Document passage:
I have a setup, 2 node hadoop cluster on Ubuntu 12.04 and Hadoop 1.2.1.
While I am trying to run hadoop word count example I am gettig \"Too many fetch faliure error
If you're unable to upgrade the cluster for whatever reason, you can try the following:
/etc/hosts
set mapred.reduce.slowstart.completed.maps=0.80
set tasktracker.http.threads=80
set mapred.reduce.parallel.copies=(>= 10)(10 should probably be sufficient)
Also checkout this SO post: Why I am getting "Too many fetch-failures" every other day
And this one: Too many fetch failures: Hadoop on cluster (x2)
And also this if the above don't help: http://grokbase.com/t/hadoop/common-user/098k7y5t4n/how-to-deal-with-too-many-fetch-failures For brevity and in interest of time, I'm putting what I found to be the most pertinent here.
The number 1 cause of this is something that causes a connection to get a map output to fail. I have seen: 1) firewall 2) misconfigured ip addresses (ie: the task tracker attempting the fetch received an incorrect ip address when it looked up the name of the tasktracker with the map segment) 3) rare, the http server on the serving tasktracker is overloaded due to insufficient threads or listen backlog, this can happen if the number of fetches per reduce is large and the number of reduces or the number of maps is very large.
There are probably other cases, this recently happened to me when I had 6000 maps and 20 reducers on a 10 node cluster, which I believe was case 3 above. Since I didn't actually need to reduce ( I got my summary data via counters in the map phase) I never re-tuned the cluster.
EDIT: Original answer said "Ensure that your hostname is bound to the network IP and 127.0.0.1 in /etc/hosts
"

Rows from a collection:

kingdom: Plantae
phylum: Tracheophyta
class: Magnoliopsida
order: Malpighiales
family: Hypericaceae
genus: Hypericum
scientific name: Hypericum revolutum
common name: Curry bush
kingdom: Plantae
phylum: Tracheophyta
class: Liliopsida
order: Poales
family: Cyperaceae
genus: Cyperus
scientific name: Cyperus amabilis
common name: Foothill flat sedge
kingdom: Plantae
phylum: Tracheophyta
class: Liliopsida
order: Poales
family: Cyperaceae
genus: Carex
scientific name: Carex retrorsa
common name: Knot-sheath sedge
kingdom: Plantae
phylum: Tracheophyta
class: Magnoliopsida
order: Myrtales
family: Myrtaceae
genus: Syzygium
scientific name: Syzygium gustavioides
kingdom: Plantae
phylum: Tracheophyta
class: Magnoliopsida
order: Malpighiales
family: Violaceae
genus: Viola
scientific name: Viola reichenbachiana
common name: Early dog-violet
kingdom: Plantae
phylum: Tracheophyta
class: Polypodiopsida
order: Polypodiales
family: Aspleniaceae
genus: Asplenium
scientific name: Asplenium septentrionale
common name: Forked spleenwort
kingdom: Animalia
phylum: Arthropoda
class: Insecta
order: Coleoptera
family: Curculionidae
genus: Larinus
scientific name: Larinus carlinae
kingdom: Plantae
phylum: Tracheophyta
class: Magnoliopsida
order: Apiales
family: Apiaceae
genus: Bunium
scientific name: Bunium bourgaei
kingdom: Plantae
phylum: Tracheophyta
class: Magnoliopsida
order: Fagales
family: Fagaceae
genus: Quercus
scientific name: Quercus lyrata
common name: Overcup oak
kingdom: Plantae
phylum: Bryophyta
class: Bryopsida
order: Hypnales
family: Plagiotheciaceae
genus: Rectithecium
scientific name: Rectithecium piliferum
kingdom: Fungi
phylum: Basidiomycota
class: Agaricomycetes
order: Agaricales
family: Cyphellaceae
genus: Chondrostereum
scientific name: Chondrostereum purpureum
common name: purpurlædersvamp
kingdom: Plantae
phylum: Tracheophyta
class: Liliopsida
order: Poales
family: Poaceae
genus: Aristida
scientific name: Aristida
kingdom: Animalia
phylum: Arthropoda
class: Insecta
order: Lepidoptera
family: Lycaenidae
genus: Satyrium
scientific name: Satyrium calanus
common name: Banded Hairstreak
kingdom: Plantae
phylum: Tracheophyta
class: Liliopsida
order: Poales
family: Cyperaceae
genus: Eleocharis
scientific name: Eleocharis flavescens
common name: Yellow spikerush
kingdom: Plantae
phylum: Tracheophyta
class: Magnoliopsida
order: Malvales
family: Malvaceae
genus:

Tasks to carry out:
- 1) Repeat the part of the Hadoop thread between "I have a setup, 2" and "probably be sufficient)", inclusive.
- 2) Answer these questions from the Hadoop thread.
(a) Which versions of Ubuntu and Hadoop does the two-node cluster run?
(b) What value is suggested for tasktracker.http.threads?
(c) How many maps and reducers were running, and on how many nodes, when the fetch failures happened to the person giving the advice?
None of these rows is needed.

Expected responses:
- 1)
I have a setup, 2 node hadoop cluster on Ubuntu 12.04 and Hadoop 1.2.1.
While I am trying to run hadoop word count example I am gettig \"Too many fetch faliure error
If you're unable to upgrade the cluster for whatever reason, you can try the following:
/etc/hosts
set mapred.reduce.slowstart.completed.maps=0.80
set tasktracker.http.threads=80
set mapred.reduce.parallel.copies=(>= 10)(10 should probably be sufficient)

- 2)
(a) Ubuntu 12.04 and Hadoop 1.2.1.
(b) 80.
(c) 6000 maps and 20 reducers on a 10-node cluster.